Opción de Arrendamiento
Un arrendamiento que otorga al inquilino el derecho (pero no la obligación) de comprar la propiedad más adelante a un precio establecido; no es una venta real, por lo que aún no existe un pagaré hipotecario.
Una opción de arrendamiento es un acuerdo híbrido que combina un contrato de arrendamiento con una opción de compra de la propiedad durante o al final del plazo del arrendamiento. El ocupante es un inquilino, no un propietario, y tiene el derecho pero no la obligación de comprar a un precio (y en términos) acordados de antemano. Las opciones de arrendamiento suelen comercializarse como renta con opción de compra y se encuentran en el límite del mundo del financiamiento del vendedor; es importante entenderlas con precisión porque, a diferencia del financiamiento del propietario o un contrato de compraventa de terreno, una opción de arrendamiento no crea un pagaré hipotecario.
Cómo se estructura una opción de arrendamiento
- El arrendamiento establece la renta mensual y el plazo, como cualquier alquiler.
- La opción otorga al inquilino el derecho exclusivo de comprar a un precio fijo dentro de un plazo determinado, normalmente a cambio de una cuota de opción inicial, a menudo no reembolsable.
- Créditos de renta aplican a veces una parte de cada pago de renta al precio de compra futuro como incentivo.
Si el inquilino ejerce la opción, compra la propiedad, frecuentemente mediante financiamiento convencional o, a veces, nuevo financiamiento del vendedor en ese momento. Si no la ejerce, se retira (normalmente perdiendo la cuota de opción y cualquier crédito de renta), y el propietario conserva la propiedad.
Por qué esto importa para vendedores y compradores de pagarés
Como el inquilino no ha comprado la vivienda, no existe un pagaré ni un gravamen registrado para vender durante el período de la opción de arrendamiento. Un comprador de pagarés no puede adquirir un flujo de pagos que legalmente es renta, no reembolso de préstamo. Solo después de que se ejerza la opción y se realice una venta financiada real surge un pagaré vendible.

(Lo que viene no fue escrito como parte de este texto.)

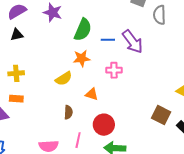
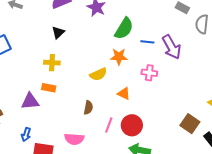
black triangle: (17, 35) -> (58, 32), moved, turned -40
brown semicircle: (68, 112) -> (88, 108), moved
pink line: (78, 140) -> (109, 125), moved

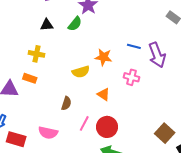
green semicircle: (124, 28) -> (75, 24), moved, size x0.7
black triangle: (58, 32) -> (47, 25), turned 32

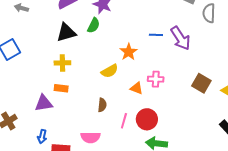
black triangle: (47, 25) -> (66, 32), size x1.5
orange star: (104, 57) -> (129, 52), turned -30
pink cross: (132, 77) -> (156, 79), moved
brown square: (165, 133) -> (201, 83), moved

Esta distinción confunde a muchos vendedores potenciales. Si cree que posee un “pagaré” pero los documentos son un arrendamiento más una opción, lo que realmente tiene es un acuerdo de arrendador-inquilino, no una deuda hipotecaria. Para crear un pagaré vendible a partir de una relación de opción de arrendamiento, las partes deben cerrar una venta real: el comprador toma título, firma un pagaré y el vendedor registra una hipoteca o escritura de fideicomiso.
Advertencias legales
Algunos estados examinan las opciones de arrendamiento que funcionan como ventas encubiertas (plazos largos, cuotas de opción elevadas, créditos de renta importantes) y pueden reclasificarlas como ventas a plazos sujetas a normas de protección al consumidor y ejecución hipotecaria. Los arreglos de ocupante-propietario también pueden implicar la Ley Dodd-Frank si equivalen efectivamente a financiamiento. Si su objetivo es vender el papel eventualmente, una venta financiada limpia (con un RMLO cuando se requiera) produce un instrumento mucho más comercializable que una opción de arrendamiento.
Esta es información general, no asesoría legal; el tratamiento de las opciones de arrendamiento varía según el estado.